Welcome to part two of our three-part series on how to do more with your Yardi data. Written by Vimal Vachhani, a senior data architect at Saxony Partners, this series focuses on how data can be extracted from Yardi and used to create actionable reports and give you a competitive advantage.
In part one, Vimal provided step-by-step instructions on to get your Yardi through utilization of software as a service (SAAS) and/or the Private Cloud environment. In part two, Vimal explains how to utilize “log shipping” top get your data from Yardi:
Until recently, obtaining data externally from Yardi was reserved to two methods: via a nightly backup of the database, or via direct SQL query access over VPN (if you were paying for a private cloud).
Both worked well, but with minor flaws.
The nightly back up process would allow you to only refresh your data environment once a night with the previous day’s data. As organizational reporting and analytics requirements evolve and faster, more real-time updates are needed, having old data can be a hinderance. Not to mention, it can take a lot of time to pull a large database from the FTP server, unzip it and restore it.
The second method (direct SQL query) solved several of those issues. You could query data ad hoc and build change capture logic directly into the layer. You could use efficient load logic to identity and load only new records. This could tax the server’s memory, however, as look-ups comparing millions of rows of data to determine specific information can be quite intensive. In any case, many Yardi clients are not using private cloud – making the option inaccessible.
This leads us to the new method of getting your data from Yardi, which is a natural evolution from the original back-up process.
Log shipping data restoration allows you to automatically send transition log backups from the primary database to a secondary database. The transaction logs only store the changes from the previous backup, creating a series of smaller backup logs that can be applied to the secondary server, creating a replicated read-only database. (Click here for more information on SQL server log shipping).
Yardi will provide clients with a shared folder where transaction logs are created and stored from the primary server (similar to the database back backup method). You can then build a process to automatically pick-up these files. Once you decompress the files (using the LiteSpeed back up tool) and store them locally, then you can apply them to the secondary database on your local environment by following these steps:
- All user sessions will need to be terminated. As each log should only take a few minutes to apply, it’s best to have an SLA with your users so they know when they will be kicked off the server. If you are restoring multiple logs, then you should script this process and run it for every log file. This prevents any sneaky users or processes from jumping back on and causing an error in the restore.

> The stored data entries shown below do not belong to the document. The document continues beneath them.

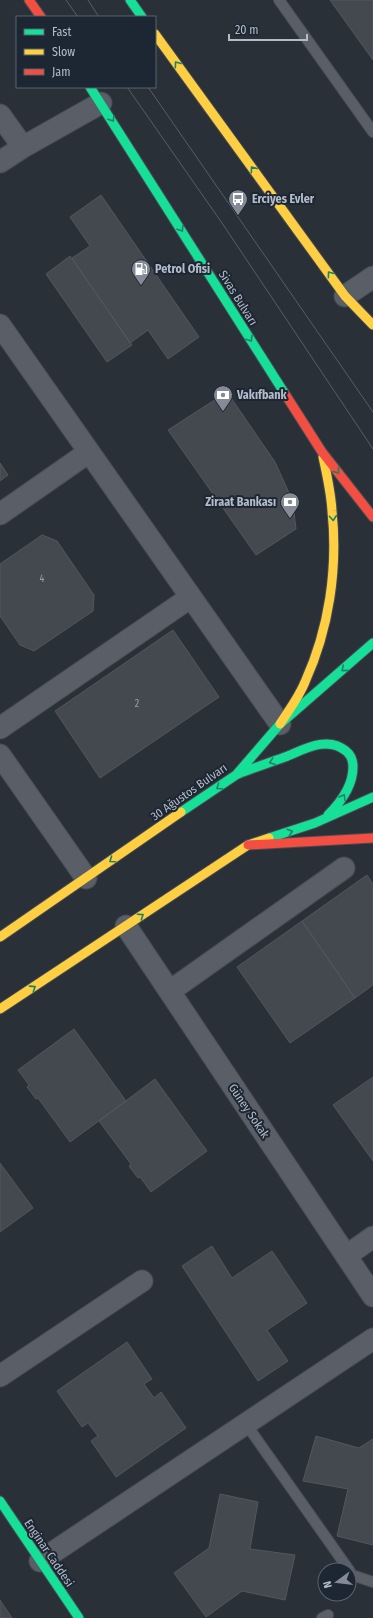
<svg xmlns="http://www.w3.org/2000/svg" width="373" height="1618" viewBox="0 0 373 1618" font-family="'Fira Sans Condensed',sans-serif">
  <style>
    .building { fill: #444950; stroke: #52575f }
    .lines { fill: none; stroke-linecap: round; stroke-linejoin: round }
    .lane-casing { stroke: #484c53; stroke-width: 12 }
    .street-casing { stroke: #484c53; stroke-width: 23 }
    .fast-casing { stroke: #484c53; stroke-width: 11 }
    .slow-casing { stroke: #484c53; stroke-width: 11 }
    .jam-casing { stroke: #484c53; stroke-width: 11 }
    .lane { stroke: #5a5e66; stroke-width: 10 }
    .street { stroke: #5a5e66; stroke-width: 21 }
    .fast { stroke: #16e098; stroke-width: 9 }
    .slow { stroke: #ffcf43; stroke-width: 9 }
    .jam { stroke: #f24e42; stroke-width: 9 }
    .tram { stroke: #595d64; stroke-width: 1 }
    .oneway { stroke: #1a8366 }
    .labels { text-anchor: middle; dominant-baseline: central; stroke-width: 4; stroke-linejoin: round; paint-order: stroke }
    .number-label { font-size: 10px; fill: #989fab }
    .poi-label { font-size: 12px; font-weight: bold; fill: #b4bcc9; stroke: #1d2633; text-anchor: start }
    .street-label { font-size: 12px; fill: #b4bcc9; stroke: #1d2633 }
  </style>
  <rect width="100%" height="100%" fill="#2a3038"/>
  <path class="building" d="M 330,0 L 373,0 L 373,60 Z
    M 101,195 L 199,337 L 168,359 L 148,330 L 130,343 L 72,258 L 90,246 L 70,217 Z
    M 70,256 L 132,345 L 107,362 L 46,274 Z
    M 227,392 L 275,462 L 290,495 L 294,512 L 296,529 L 256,555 L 168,430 Z
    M 0,463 L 8,475 L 0,481 Z
    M 42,535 L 57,541 L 94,595 L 93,611 L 34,651 L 20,645 L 0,616 L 0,564 Z
    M 173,630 L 219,697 L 100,778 L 55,711 Z
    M 367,875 L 373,884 L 373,985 L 355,998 L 302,921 Z
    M 302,921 L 355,998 L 290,1043 L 237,967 Z
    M 74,1029 L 126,1101 L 70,1142 L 38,1098 L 36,1099 L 27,1087 L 29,1085 L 18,1070 Z
    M 373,1077 L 373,1161 L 333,1105 Z
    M 155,1079 L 207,1151 L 151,1192 L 140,1177 L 138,1178 L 129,1166 L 131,1164 L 99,1121 Z
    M 0,1163 L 33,1208 L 0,1232 Z
    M 212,1246 L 232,1278 L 272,1251 L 307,1303 L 267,1330 L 288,1361 L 258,1381 L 182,1266 Z
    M 127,1342 L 152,1379 L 144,1384 L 154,1398 L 161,1392 L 186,1428 L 116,1477 L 91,1441 L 98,1436 L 88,1423 L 82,1427 L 57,1391 Z
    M 316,1436 L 359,1448 L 373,1439 L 373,1545 L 337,1536 L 348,1489 L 303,1481 Z
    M 220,1494 L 258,1502 L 250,1549 L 295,1555 L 285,1600 L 242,1591 L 206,1617 L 174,1573 L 209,1548 Z
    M 0,1600 L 12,1618 L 0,1618 Z"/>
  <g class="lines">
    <g class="lane-casing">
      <path id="lane" d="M 279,0 L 373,132
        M 246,1424 L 349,1570
        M 349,1570 L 352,1575 L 373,1582
        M 322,1618 L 328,1615"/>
    </g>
    <g class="street-casing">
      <path id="street" d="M 0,115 L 23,147
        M 0,162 L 23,147 L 101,103
        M 345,296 L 373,277
        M 0,325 L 280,724
        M 0,514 L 89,452
        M 0,728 L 191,597
        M 0,755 L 86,878
        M 126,926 L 373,1296
        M 170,991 L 344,868
        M 346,1256 L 373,1237
        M 0,1376 L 142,1281
        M 40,1561 L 373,1339"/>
    </g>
    <g class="fast-casing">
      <path id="fast" d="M 130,0 L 142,17
        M 90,87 L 285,394
        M 238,774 C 253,768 269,763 285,757 C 303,750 327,735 346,751 C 351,755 353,761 353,767 C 353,786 341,802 328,815
        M 181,812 L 236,775 L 280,724 L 373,643
        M 269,838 L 315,823 L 373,797
        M 0,1501 L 79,1618"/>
    </g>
    <g class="slow-casing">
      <path id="slow" d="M 155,34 L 345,296 L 373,325
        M 280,724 C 289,710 299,697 305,682 C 329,629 338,569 332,511 C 331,493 327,475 323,457
        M 0,937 L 181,812
        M 0,1009 L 248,845 L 269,838"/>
    </g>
    <g class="jam-casing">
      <path id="jam" d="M 29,0 L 41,17
        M 285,394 L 322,452 L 373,517
        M 248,845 L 373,838"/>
    </g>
    <use href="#lane" class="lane"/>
    <use href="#street" class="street"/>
    <use href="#fast" class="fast"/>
    <use href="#slow" class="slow"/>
    <use href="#jam" class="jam"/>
    <path class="tram" d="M 66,0 L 78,17
      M 88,0 L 99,17
      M 127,87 L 222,223 L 373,449
      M 148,87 L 373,412"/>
  </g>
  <defs><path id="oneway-chevron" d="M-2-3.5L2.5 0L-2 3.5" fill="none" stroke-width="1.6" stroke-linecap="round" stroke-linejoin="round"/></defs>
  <g class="oneway">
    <use href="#oneway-chevron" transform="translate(177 64) rotate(-126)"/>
    <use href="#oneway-chevron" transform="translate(112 119) rotate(58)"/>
    <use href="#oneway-chevron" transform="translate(253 169) rotate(-126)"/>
    <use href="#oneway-chevron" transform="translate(181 229) rotate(58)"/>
    <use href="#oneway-chevron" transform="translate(330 274) rotate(-126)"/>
    <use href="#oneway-chevron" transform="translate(250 339) rotate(58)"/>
    <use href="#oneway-chevron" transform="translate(337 471) rotate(52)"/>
    <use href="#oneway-chevron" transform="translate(333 518) rotate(85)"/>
    <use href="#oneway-chevron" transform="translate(344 669) rotate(139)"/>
    <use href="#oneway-chevron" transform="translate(272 762) rotate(160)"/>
    <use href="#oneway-chevron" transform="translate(219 787) rotate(145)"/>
    <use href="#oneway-chevron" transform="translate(343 797) rotate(-59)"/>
    <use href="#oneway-chevron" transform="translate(290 832) rotate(-18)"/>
    <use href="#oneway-chevron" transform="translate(112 860) rotate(145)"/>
    <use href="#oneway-chevron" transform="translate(141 916) rotate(-34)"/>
    <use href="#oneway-chevron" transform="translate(33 988) rotate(-33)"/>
  </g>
  <defs>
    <g id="bus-pin" transform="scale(1)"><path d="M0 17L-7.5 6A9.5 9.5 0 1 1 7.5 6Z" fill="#848b96" stroke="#1d2633"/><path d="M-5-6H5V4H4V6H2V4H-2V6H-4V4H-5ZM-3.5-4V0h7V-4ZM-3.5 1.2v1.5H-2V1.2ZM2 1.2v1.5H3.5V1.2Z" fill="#fff"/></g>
    <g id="fuel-pin" transform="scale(1)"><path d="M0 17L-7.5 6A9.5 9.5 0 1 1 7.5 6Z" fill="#848b96" stroke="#1d2633"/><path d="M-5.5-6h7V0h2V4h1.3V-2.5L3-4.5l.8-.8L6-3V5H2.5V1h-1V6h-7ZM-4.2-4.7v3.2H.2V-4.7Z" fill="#fff"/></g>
    <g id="bank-pin" transform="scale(1)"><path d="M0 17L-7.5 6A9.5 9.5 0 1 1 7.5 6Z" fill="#848b96" stroke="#1d2633"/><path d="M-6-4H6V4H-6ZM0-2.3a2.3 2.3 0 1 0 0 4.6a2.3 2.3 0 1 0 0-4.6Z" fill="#fff"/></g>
  </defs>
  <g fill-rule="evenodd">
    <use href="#bus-pin" x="238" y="199"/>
    <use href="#fuel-pin" x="141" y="269"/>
    <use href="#bank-pin" x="223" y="395"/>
    <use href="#bank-pin" x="290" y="502"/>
  </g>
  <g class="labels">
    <g class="number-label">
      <text x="42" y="579">4</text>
      <text x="137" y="704">2</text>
    </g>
    <g class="poi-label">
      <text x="252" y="199">Erciyes Evler</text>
      <text x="155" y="269">Petrol Ofisi</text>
      <text x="237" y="395">Vakıfbank</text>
      <text x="276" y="502" text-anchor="end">Ziraat Bankası</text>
    </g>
    <g class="street-label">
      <text transform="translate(238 298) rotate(58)">Sivas Bulvarı</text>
      <text transform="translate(189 792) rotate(-35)">30 Ağustos Bulvarı</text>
      <text transform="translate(249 1111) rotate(56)">Güney Sokak</text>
      <text transform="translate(49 1553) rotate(56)">Enginar Caddesi</text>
    </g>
  </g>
  <rect x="16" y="16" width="140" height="72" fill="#1d2633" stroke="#59626f"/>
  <rect x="24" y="29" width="20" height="6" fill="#16e098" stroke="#59626f"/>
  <text x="52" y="36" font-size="12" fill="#b4bcc9">Fast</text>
  <rect x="24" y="49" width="20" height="6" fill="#ffcf43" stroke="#59626f"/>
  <text x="52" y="56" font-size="12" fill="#b4bcc9">Slow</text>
  <rect x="24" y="69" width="20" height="6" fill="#f24e42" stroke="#59626f"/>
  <text x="52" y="76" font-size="12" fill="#b4bcc9">Jam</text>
  <g transform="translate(337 1582) rotate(255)"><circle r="19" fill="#1d2633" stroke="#59626f"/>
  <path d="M0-3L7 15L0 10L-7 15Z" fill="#848b96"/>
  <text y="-6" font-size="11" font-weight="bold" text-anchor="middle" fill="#b4bcc9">N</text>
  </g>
  <path d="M229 34v6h78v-6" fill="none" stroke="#b4bcc9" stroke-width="2"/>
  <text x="235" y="34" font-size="12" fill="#b4bcc9" stroke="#1d2633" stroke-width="3" paint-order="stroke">20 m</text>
</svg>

- The database must always remain in read-only or stand-by mode. If you switch out of this mode, then logs will not load. Then, you would need to do a full restore to allow logs to be applied.
- Script the process to restore logs in the right order. In my case, I’ve supplemented our SQL scripts with an ETL control tables to make sure the right files get applied in the right order. There’s no need to worry about reapplying older files as SQL will be smart enough to know those are not needed and will skip over them. This SQL script can then be packaged up in your ETL tool.
- Users cannot be created on the secondary database. Those needed for the secondary will need to be created on the primary database – and the SUSER_SID can be extracted via a query. Then, on your local server where the secondary is stored, you can create a new user sharing the same SUSER_SID. This workaround allows you to create your own ID and passwords for access to the secondary without having to share any credentials on the primary server.
It’s important to note that before the log shipping process can be set up, you will need to do a full restore of an entire database as a starting point. It is recommended this process be set up as a job in case there is a hiccup in the log shipping method. This allows you to re-baseline the data, which can be run over a night or weekend and used as a disaster recovery process in the case something does go wrong.
This allows you a truly replicated instance locally to use for reporting and analytics, giving you up-to-date data for powerful insights and more instant reactionary reporting.